◆ Exercise
In the listing below, find the line holding "my_label:disable()" and the line holding "[app:edit](reference.md#appedit) function.". Write out those two lines and all lines between, exactly, and nothing more.

◆ Material for this task
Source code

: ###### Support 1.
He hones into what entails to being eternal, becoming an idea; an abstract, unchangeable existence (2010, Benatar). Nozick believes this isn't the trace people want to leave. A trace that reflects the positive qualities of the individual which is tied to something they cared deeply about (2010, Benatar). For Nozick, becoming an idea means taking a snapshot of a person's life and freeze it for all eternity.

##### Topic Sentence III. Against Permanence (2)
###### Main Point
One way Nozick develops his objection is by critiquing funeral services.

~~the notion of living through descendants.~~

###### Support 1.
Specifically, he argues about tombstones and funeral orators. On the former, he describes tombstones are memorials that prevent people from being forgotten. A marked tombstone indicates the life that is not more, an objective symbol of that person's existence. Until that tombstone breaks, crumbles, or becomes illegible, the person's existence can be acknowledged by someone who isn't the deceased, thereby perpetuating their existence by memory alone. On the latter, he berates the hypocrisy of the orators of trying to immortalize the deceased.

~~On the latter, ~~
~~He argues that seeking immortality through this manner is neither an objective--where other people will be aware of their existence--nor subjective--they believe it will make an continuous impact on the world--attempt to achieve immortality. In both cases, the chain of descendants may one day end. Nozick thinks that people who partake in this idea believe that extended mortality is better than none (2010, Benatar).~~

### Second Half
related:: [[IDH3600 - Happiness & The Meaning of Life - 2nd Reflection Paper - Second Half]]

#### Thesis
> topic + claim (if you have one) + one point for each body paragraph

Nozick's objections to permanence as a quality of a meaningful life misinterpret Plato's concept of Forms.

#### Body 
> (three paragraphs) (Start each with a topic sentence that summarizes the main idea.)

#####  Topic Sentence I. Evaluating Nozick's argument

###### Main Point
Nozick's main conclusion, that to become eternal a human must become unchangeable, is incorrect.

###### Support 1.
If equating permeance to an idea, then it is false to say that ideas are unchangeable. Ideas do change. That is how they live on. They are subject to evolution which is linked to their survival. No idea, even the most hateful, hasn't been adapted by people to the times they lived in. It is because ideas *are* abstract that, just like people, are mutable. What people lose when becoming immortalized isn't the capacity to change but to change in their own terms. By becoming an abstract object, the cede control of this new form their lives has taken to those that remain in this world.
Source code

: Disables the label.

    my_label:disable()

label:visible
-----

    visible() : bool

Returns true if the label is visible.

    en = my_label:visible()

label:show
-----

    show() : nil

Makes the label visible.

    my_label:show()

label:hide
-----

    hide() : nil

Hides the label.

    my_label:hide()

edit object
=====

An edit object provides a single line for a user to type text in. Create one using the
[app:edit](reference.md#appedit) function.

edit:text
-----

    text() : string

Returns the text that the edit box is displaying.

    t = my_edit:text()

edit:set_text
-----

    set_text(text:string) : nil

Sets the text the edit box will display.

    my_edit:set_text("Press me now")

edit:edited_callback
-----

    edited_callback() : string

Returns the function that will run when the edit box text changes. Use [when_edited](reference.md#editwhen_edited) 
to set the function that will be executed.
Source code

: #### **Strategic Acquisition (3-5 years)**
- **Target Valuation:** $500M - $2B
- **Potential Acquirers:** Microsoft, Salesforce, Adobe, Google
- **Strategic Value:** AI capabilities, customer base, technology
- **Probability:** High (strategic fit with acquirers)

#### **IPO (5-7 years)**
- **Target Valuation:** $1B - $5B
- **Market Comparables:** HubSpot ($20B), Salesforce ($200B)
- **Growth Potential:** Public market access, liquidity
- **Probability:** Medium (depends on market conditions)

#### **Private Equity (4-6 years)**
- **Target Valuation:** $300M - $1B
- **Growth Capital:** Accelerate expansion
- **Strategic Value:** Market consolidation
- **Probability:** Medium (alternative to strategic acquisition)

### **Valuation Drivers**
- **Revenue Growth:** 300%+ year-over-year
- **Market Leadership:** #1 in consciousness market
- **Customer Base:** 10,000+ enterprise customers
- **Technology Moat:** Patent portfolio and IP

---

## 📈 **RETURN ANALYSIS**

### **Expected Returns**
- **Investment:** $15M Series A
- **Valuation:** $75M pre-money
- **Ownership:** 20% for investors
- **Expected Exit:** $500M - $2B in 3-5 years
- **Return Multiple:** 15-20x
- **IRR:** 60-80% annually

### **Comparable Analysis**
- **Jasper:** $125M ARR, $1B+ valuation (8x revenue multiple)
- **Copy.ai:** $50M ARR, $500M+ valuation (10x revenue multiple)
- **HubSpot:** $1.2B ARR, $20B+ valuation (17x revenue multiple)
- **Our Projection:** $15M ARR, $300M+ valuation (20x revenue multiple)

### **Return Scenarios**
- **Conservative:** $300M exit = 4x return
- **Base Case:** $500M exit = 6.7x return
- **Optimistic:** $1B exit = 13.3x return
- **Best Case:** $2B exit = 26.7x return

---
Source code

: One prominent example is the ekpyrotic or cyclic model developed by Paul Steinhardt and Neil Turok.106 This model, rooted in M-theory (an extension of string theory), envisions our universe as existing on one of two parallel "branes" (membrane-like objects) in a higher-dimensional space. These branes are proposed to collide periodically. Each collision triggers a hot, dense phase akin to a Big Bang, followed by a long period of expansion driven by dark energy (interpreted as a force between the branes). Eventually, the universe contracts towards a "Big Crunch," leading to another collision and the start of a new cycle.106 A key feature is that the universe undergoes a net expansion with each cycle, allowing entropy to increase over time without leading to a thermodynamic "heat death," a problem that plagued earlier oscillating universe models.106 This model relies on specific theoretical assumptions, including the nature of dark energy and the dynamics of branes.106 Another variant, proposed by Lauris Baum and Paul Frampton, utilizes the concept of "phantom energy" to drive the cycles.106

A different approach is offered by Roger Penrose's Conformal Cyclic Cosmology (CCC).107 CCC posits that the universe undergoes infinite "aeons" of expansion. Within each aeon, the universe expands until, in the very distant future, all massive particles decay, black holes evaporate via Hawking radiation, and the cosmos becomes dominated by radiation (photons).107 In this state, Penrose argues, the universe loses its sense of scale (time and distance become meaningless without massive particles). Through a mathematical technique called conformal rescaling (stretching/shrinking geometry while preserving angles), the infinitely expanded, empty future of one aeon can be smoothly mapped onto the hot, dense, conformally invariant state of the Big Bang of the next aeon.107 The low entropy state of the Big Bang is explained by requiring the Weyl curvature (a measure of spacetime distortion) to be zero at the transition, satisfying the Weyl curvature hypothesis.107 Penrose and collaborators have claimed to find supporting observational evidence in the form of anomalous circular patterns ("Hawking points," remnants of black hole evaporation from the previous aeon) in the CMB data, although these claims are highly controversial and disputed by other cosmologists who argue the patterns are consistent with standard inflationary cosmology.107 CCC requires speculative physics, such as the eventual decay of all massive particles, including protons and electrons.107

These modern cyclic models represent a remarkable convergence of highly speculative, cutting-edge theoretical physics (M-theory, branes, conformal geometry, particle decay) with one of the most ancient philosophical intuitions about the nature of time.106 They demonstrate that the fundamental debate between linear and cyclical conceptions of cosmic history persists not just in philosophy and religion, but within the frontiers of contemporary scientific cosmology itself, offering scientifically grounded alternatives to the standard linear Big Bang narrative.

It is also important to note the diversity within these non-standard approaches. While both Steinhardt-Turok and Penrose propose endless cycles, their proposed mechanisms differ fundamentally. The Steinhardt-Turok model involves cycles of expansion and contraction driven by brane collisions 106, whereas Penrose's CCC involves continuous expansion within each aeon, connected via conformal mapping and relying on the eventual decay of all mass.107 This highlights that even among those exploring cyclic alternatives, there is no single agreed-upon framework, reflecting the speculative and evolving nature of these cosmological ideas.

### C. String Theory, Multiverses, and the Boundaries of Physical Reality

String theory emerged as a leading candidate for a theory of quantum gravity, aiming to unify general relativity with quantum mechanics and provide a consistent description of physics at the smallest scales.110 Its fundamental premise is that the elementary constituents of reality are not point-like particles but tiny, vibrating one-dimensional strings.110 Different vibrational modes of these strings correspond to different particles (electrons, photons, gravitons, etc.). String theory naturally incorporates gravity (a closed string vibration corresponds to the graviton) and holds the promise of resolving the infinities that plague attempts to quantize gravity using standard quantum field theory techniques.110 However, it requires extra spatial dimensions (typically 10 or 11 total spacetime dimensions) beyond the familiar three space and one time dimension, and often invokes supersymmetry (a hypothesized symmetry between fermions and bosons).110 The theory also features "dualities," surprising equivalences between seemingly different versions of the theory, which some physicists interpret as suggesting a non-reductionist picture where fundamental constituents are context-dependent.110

◆ Answer
    my_label:disable()

label:visible
-----

    visible() : bool

Returns true if the label is visible.

    en = my_label:visible()

label:show
-----

    show() : nil

Makes the label visible.

    my_label:show()

label:hide
-----

    hide() : nil

Hides the label.

    my_label:hide()

edit object
=====

An edit object provides a single line for a user to type text in. Create one using the
[app:edit](reference.md#appedit) function.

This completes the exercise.